LPGA Playoff Winner Haru Nomura: 'I Want to Have a Steak'

IT WAS A TOURNAMENT WEEK of playoffs, two of which finished on Monday.

At the revamped Zurich Classic of New Orleans, the first two-man team event on the PGA Tour since Ronald Reagan was president, Cameron Smith and Jonas Blixt beat Kevin Kisner and Scott Brown on the fourth playoff hole.

Meanwhile, on the LPGA Tour, veteran Cristie Kerr and Haru Nomura slogged through six extra holes at the Volunteers of America Texas Shootout. That is, the pair played the 18th hole six times before Nomura finally prevailed.

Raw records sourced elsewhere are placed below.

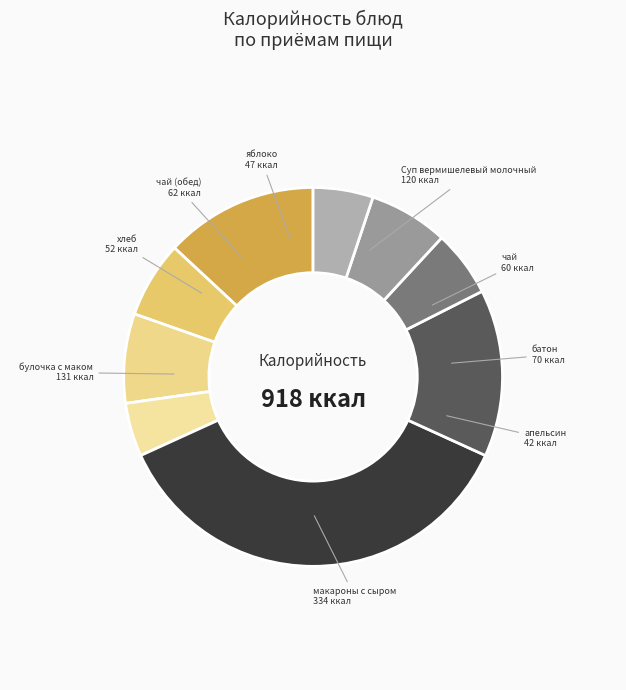

How many slices are in this pie chart?

9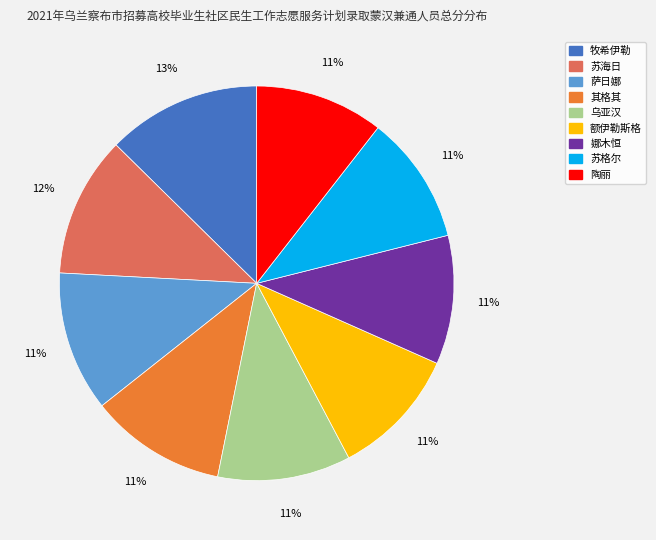

Do 苏海日 and 其格其 together represent more than half of the pie?

No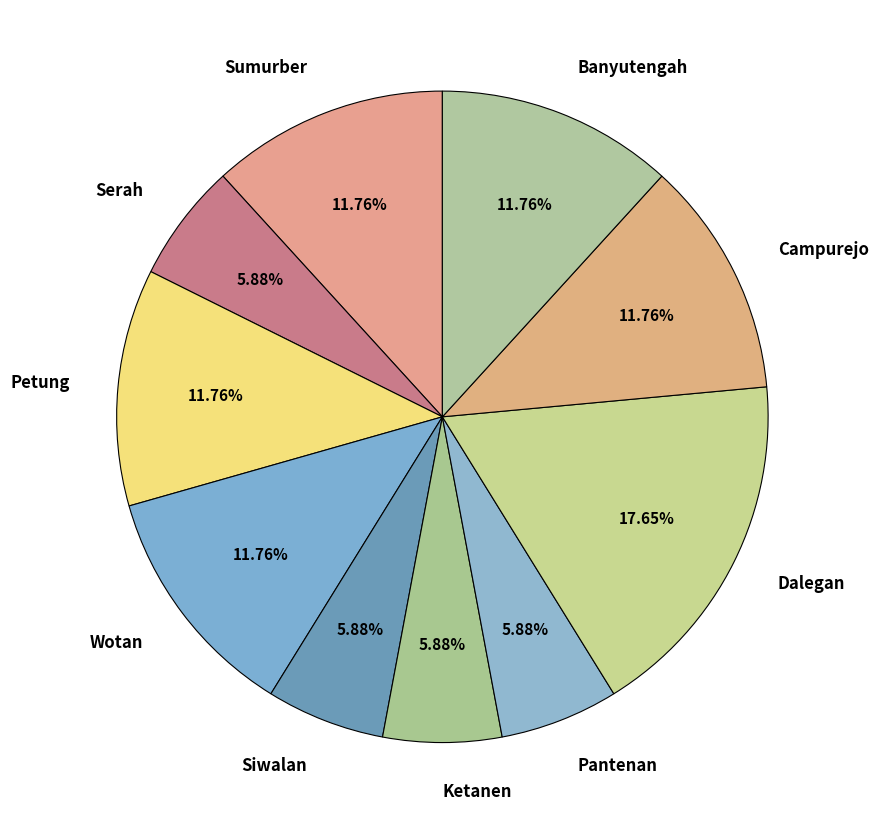

What percentage is the Dalegan slice, to the nearest percent?

18%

According to many observers, it was an onerous playoff mainly because of Kerr's slow play.

Asked how she would celebrate her third victory, Nomura said, "... I'm here in Texas; I want to have a steak."

On the European Tour, Alexander Levy won the Volvo China Open in a one-hole playoff with Dylan Fritttelli. Levy made up seven shots in the final round, firing a 67 to Frittelli's 74.

"At the start of the round I was thinking maybe top three would be a good result," Levy said, "but when I was on the 15th green and saw I was just one shot behind… that's when I began to believe I could win the tournament."

Levy, 26, has four European Tour titles. His first one was the 2014 Volvo China Open.

"I enjoy playing in China," he said.